A 55 years old female presented with the yellowish discolouration of sclera amd a semiconscious state

July 18 , 2022

E LOG GENERAL MEDICINE 

Hi, I am G. Akshara , 3rd Sem Medical Student. This is an online e-log book to discuss our patient's health data shared after taking his/her/guardian's consent . This also reflects patient centered care and online learning portfolio.

This E-log book also reflects my patient-centered online learning portfolio and of course, your valuable inputs and feedbacks are most welcome through the comments box provided at the very end. HAPPY READING.

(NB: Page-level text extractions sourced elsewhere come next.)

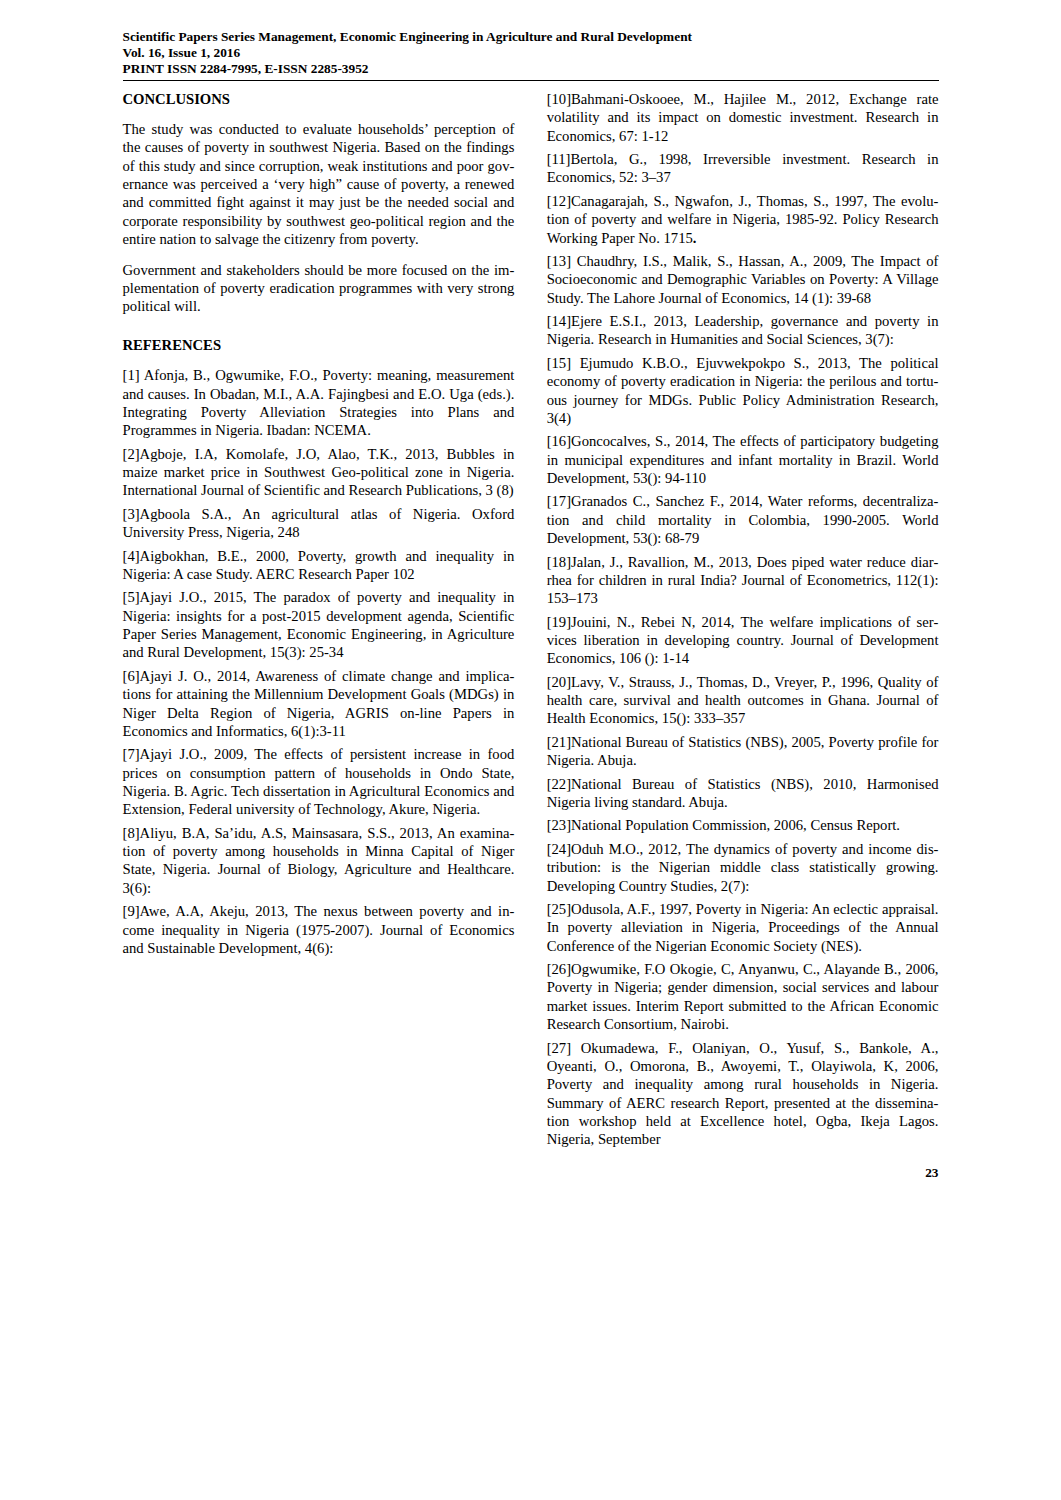Scientific Papers Series Management, Economic Engineering in Agriculture and Rural Development
Vol. 16, Issue 1, 2016
PRINT ISSN 2284-7995, E-ISSN 2285-3952
CONCLUSIONS
The study was conducted to evaluate households’ perception of the causes of poverty in southwest Nigeria. Based on the findings of this study and since corruption, weak institutions and poor governance was perceived a ‘very high” cause of poverty, a renewed and committed fight against it may just be the needed social and corporate responsibility by southwest geo-political region and the entire nation to salvage the citizenry from poverty.
Government and stakeholders should be more focused on the implementation of poverty eradication programmes with very strong political will.
REFERENCES
[1] Afonja, B., Ogwumike, F.O., Poverty: meaning, measurement and causes. In Obadan, M.I., A.A. Fajingbesi and E.O. Uga (eds.). Integrating Poverty Alleviation Strategies into Plans and Programmes in Nigeria. Ibadan: NCEMA.
[2]Agboje, I.A, Komolafe, J.O, Alao, T.K., 2013, Bubbles in maize market price in Southwest Geo-political zone in Nigeria. International Journal of Scientific and Research Publications, 3 (8)
[3]Agboola S.A., An agricultural atlas of Nigeria. Oxford University Press, Nigeria, 248
[4]Aigbokhan, B.E., 2000, Poverty, growth and inequality in Nigeria: A case Study. AERC Research Paper 102
[5]Ajayi J.O., 2015, The paradox of poverty and inequality in Nigeria: insights for a post-2015 development agenda, Scientific Paper Series Management, Economic Engineering, in Agriculture and Rural Development, 15(3): 25-34
[6]Ajayi J. O., 2014, Awareness of climate change and implications for attaining the Millennium Development Goals (MDGs) in Niger Delta Region of Nigeria, AGRIS on-line Papers in Economics and Informatics, 6(1):3-11
[7]Ajayi J.O., 2009, The effects of persistent increase in food prices on consumption pattern of households in Ondo State, Nigeria. B. Agric. Tech dissertation in Agricultural Economics and Extension, Federal university of Technology, Akure, Nigeria.
[8]Aliyu, B.A, Sa’idu, A.S, Mainsasara, S.S., 2013, An examination of poverty among households in Minna Capital of Niger State, Nigeria. Journal of Biology, Agriculture and Healthcare. 3(6):
[9]Awe, A.A, Akeju, 2013, The nexus between poverty and income inequality in Nigeria (1975-2007). Journal of Economics and Sustainable Development, 4(6):
[10]Bahmani-Oskooee, M., Hajilee M., 2012, Exchange rate volatility and its impact on domestic investment. Research in Economics, 67: 1-12
[11]Bertola, G., 1998, Irreversible investment. Research in Economics, 52: 3–37
[12]Canagarajah, S., Ngwafon, J., Thomas, S., 1997, The evolution of poverty and welfare in Nigeria, 1985-92. Policy Research Working Paper No. 1715.
[13] Chaudhry, I.S., Malik, S., Hassan, A., 2009, The Impact of Socioeconomic and Demographic Variables on Poverty: A Village Study. The Lahore Journal of Economics, 14 (1): 39-68
[14]Ejere E.S.I., 2013, Leadership, governance and poverty in Nigeria. Research in Humanities and Social Sciences, 3(7):
[15] Ejumudo K.B.O., Ejuvwekpokpo S., 2013, The political economy of poverty eradication in Nigeria: the perilous and tortuous journey for MDGs. Public Policy Administration Research, 3(4)
[16]Goncocalves, S., 2014, The effects of participatory budgeting in municipal expenditures and infant mortality in Brazil. World Development, 53(): 94-110
[17]Granados C., Sanchez F., 2014, Water reforms, decentralization and child mortality in Colombia, 1990-2005. World Development, 53(): 68-79
[18]Jalan, J., Ravallion, M., 2013, Does piped water reduce diarrhea for children in rural India? Journal of Econometrics, 112(1): 153–173
[19]Jouini, N., Rebei N, 2014, The welfare implications of services liberation in developing country. Journal of Development Economics, 106 (): 1-14
[20]Lavy, V., Strauss, J., Thomas, D., Vreyer, P., 1996, Quality of health care, survival and health outcomes in Ghana. Journal of Health Economics, 15(): 333–357
[21]National Bureau of Statistics (NBS), 2005, Poverty profile for Nigeria. Abuja.
[22]National Bureau of Statistics (NBS), 2010, Harmonised Nigeria living standard. Abuja.
[23]National Population Commission, 2006, Census Report.
[24]Oduh M.O., 2012, The dynamics of poverty and income distribution: is the Nigerian middle class statistically growing. Developing Country Studies, 2(7):
[25]Odusola, A.F., 1997, Poverty in Nigeria: An eclectic appraisal. In poverty alleviation in Nigeria, Proceedings of the Annual Conference of the Nigerian Economic Society (NES).
[26]Ogwumike, F.O Okogie, C, Anyanwu, C., Alayande B., 2006, Poverty in Nigeria; gender dimension, social services and labour market issues. Interim Report submitted to the African Economic Research Consortium, Nairobi.
[27] Okumadewa, F., Olaniyan, O., Yusuf, S., Bankole, A., Oyeanti, O., Omorona, B., Awoyemi, T., Olayiwola, K, 2006, Poverty and inequality among rural households in Nigeria. Summary of AERC research Report, presented at the dissemination workshop held at Excellence hotel, Ogba, Ikeja Lagos. Nigeria, September
23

 * This is an ongoing case. I am in the process of updating and editing this ELOG aChief complaints and duration.

Chief complaints : 

A 55 year old female patient who was previously a agricultural labourer by profession came to the opd with the chief complaint of high fever associated with chills and voice drop in a semi conscious state.

 History of present illness : 

Patient was asymptomatic 20 days back, and suddenly developed fever with burning micturition associated with yellowish discolouration of tongue, sclera and skin. 

She came to our hospital for the same and was advised admission but attendants didn’t want to get admitted.

She was prescribed medicines and went back home 

She started using herbal medicines every Monday, skipping anti hypertensive and anti diabetic medication for 3 days

On 17th night, she was normal, slept after dinner, woke up at 2 am for urination but couldn’t pass urine. She went back to sleep and woke up at 5 am when she started developing sweating, weakness and voice drop. 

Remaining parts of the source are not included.